> _Short exercise_: Write out every line of the items below word for word, leaving nothing out and changing nothing.

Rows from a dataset
** begin **

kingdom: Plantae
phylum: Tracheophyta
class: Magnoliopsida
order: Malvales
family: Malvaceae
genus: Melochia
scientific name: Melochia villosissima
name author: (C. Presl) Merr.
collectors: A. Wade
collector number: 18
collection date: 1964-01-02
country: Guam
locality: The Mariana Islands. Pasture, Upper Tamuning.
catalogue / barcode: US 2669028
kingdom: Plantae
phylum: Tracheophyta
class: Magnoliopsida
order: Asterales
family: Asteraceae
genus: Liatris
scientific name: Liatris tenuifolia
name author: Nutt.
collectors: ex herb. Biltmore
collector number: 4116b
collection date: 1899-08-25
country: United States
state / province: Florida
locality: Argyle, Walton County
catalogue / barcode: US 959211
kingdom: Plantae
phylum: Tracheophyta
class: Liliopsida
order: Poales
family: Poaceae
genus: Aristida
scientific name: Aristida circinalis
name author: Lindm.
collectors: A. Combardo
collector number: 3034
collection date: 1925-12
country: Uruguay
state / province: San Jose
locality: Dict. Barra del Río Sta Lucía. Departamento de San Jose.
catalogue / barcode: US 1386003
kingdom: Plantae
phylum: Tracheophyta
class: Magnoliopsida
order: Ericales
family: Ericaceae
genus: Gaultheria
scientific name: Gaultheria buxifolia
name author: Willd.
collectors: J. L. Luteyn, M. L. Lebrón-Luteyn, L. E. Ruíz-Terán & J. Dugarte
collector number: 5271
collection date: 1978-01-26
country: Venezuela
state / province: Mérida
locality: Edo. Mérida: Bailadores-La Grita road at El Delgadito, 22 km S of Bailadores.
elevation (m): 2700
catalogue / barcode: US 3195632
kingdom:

** end **

> _Exercise answer_:
kingdom: Plantae
phylum: Tracheophyta
class: Magnoliopsida
order: Malvales
family: Malvaceae
genus: Melochia
scientific name: Melochia villosissima
name author: (C. Presl) Merr.
collectors: A. Wade
collector number: 18
collection date: 1964-01-02
country: Guam
locality: The Mariana Islands. Pasture, Upper Tamuning.
catalogue / barcode: US 2669028
kingdom: Plantae
phylum: Tracheophyta
class: Magnoliopsida
order: Asterales
family: Asteraceae
genus: Liatris
scientific name: Liatris tenuifolia
name author: Nutt.
collectors: ex herb. Biltmore
collector number: 4116b
collection date: 1899-08-25
country: United States
state / province: Florida
locality: Argyle, Walton County
catalogue / barcode: US 959211
kingdom: Plantae
phylum: Tracheophyta
class: Liliopsida
order: Poales
family: Poaceae
genus: Aristida
scientific name: Aristida circinalis
name author: Lindm.
collectors: A. Combardo
collector number: 3034
collection date: 1925-12
country: Uruguay
state / province: San Jose
locality: Dict. Barra del Río Sta Lucía. Departamento de San Jose.
catalogue / barcode: US 1386003
kingdom: Plantae
phylum: Tracheophyta
class: Magnoliopsida
order: Ericales
family: Ericaceae
genus: Gaultheria
scientific name: Gaultheria buxifolia
name author: Willd.
collectors: J. L. Luteyn, M. L. Lebrón-Luteyn, L. E. Ruíz-Terán & J. Dugarte
collector number: 5271
collection date: 1978-01-26
country: Venezuela
state / province: Mérida
locality: Edo. Mérida: Bailadores-La Grita road at El Delgadito, 22 km S of Bailadores.
elevation (m): 2700
catalogue / barcode: US 3195632
kingdom:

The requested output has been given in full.